Desde que esa vieja me dio esa esperanza me miraba al espejo del baño de reojo, en los cristales de los edificios y en las aguas ondulantes de las fuentes.

Me inventaba cómo sonaba su voz, pues creaba una combinación entre la del profesor, el chofer del camión y el tendero al mismo tiempo, haciendo una diferente, única.

Un sábado de noviembre nacieron los polluelos. Me di cuenta porque en el piso del patio las trizas del cascarón estaban regadas. Flavia me ayudó a verlos. Tomó una escalera colocándola sobre la ventana y palpó a las aves delicadamente.

Las colocamos en una tela sobre la mesa de la sala y las miramos anonadados por un largo rato musitando sonidos tiernos y sobrecogedores. Flavia limpiaba constantemente sus lentes.

—Yo soy el papá.

—Estás chiflado, Pablo. No digas tonterías. Eres un niño pequeñito que nada sabe de la vida —me apretó las mejillas.

Pasaron las diez, luego las once de la noche. Madre no llegó.

Ese día Flavia me tuvo que llevar a su casa que se encontraba enfrente de la mía. Tomó mis cobijas, mi almohada y las llaves. Se aseguró como 15 veces que había cerrado la puerta de la casa.

Un gato pasó cerca de mí. Me causó mala espina.

Madre llegó a la mañana del día siguiente.
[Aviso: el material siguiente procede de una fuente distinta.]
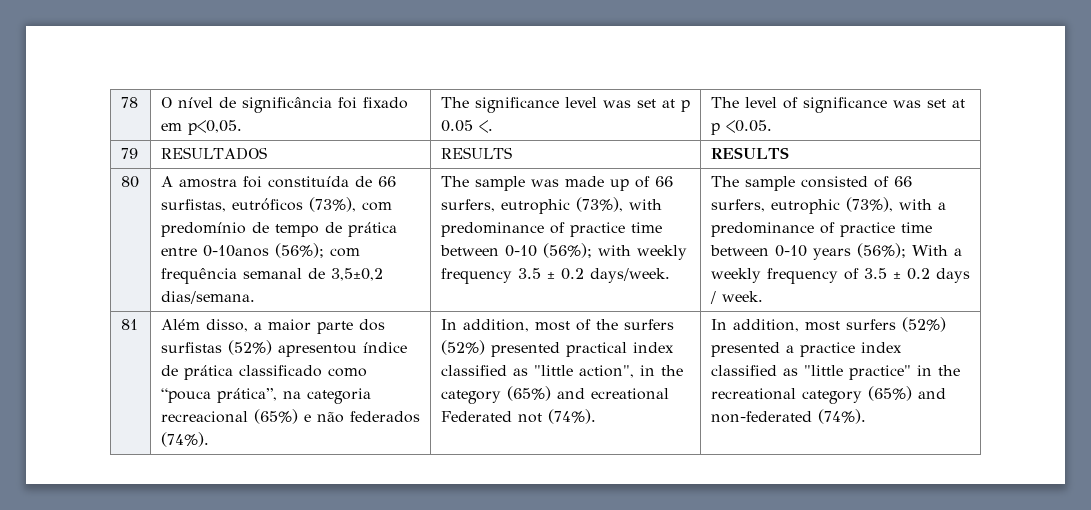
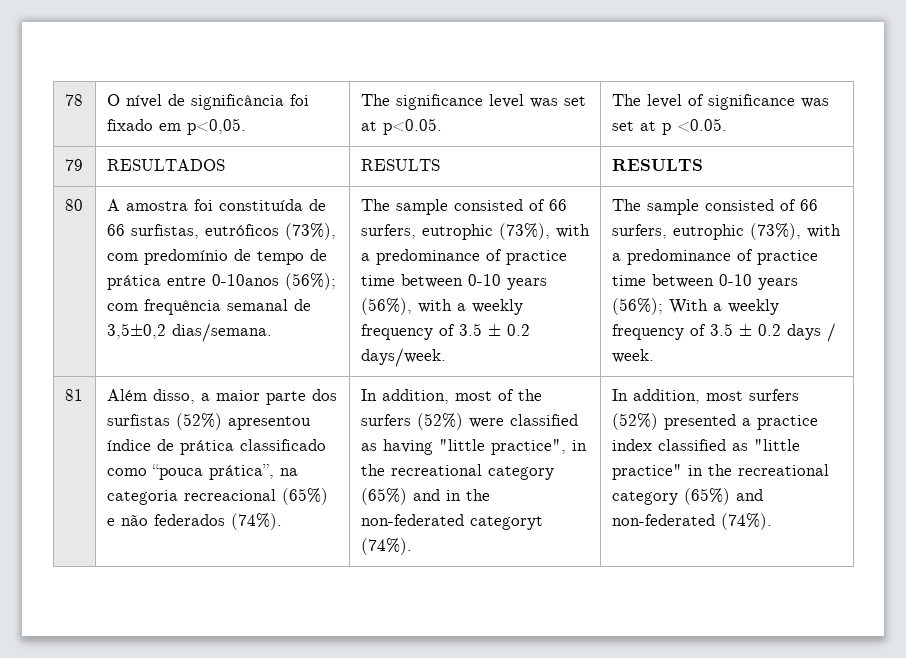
[680,100,690,112] [440,120,493,133] p 0.05 <. -> [382,118,442,135] p<0.05.
[530,176,673,191] [440,197,662,214] [440,222,662,237] [439,243,687,260] [440,268,512,284] was made up of 66 surfers, eutrophic (73%), with predominance of practice time between 0-10 (56%); with weekly frequency -> [453,199,567,211] [360,223,590,240] [360,249,567,265] [360,274,547,290] [360,298,523,315] [360,324,455,340] consisted of 66 surfers, eutrophic (73%), with a predominance of practice time between 0-10 years (56%), with a weekly frequency of
[490,342,674,357] [440,365,683,378] [440,386,669,404] [440,411,542,423] presented practical index classified as "little action", in the category (65%) and ecreational Federated not -> [468,414,578,428] [360,439,587,455] [360,464,554,480] [360,488,490,505] [360,514,543,530] were classified as having "little practice", in the recreational category (65%) and in the non-federated categoryt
Cuando volví a mi casa, ella barría el patio. No dijo una palabra que explicara su ausencia de ayer. El suelo estaba lleno de los desechos del nido. Recorriendo el lugar con mi mirada, me estremecí al ver que mis polluelos estaban tirados con los lores destruidos como efecto de una gran caída y, me temía, una fuerte pisada. Mi sombra los cobijaba en vano. Pensé que el culpable había sido el gato del día anterior. Estaba angustiado. Sin embargo, todo eso había sido hecho por madre: se obsesionaba que todo estuviera limpio, como queriendo quitar todo rastro de nuestra vida en esa casa. Restregaba el cepillo de la escoba en lo que quedaba del nido. Me dolió más.

Sentí náuseas negras por el coraje.

Nos cambiamos de casa. Me hubiera llevado ese nido conmigo.

Sentía confusión. Yo era el recuerdo borrado de mis pequeñas aves. Algo se había arrancado en los cimientos de mi interior, en el que cualquier estremecimiento avivaba la tristeza. Hacia donde miraba se pintaba de neblina gris.

Miré en los racimos de cabellos delgados, finos y obscuros de madre al salir de la casa por última vez. Ese lugar en el que había vivido se volvía profundo y misterioso como otro mundo: desconocido.

¿Y si yo era ahora esa sombra invisible? Yo también había abandonado algo: mis aves.

Observé el reflejo de mi rostro sobre el espejo de un auto rojo. En él había un hombre. Yo no era padre, yo era niño.




María Cantero García (Salvatierra, Guanajuato, 2000). Es mediadora de lectura.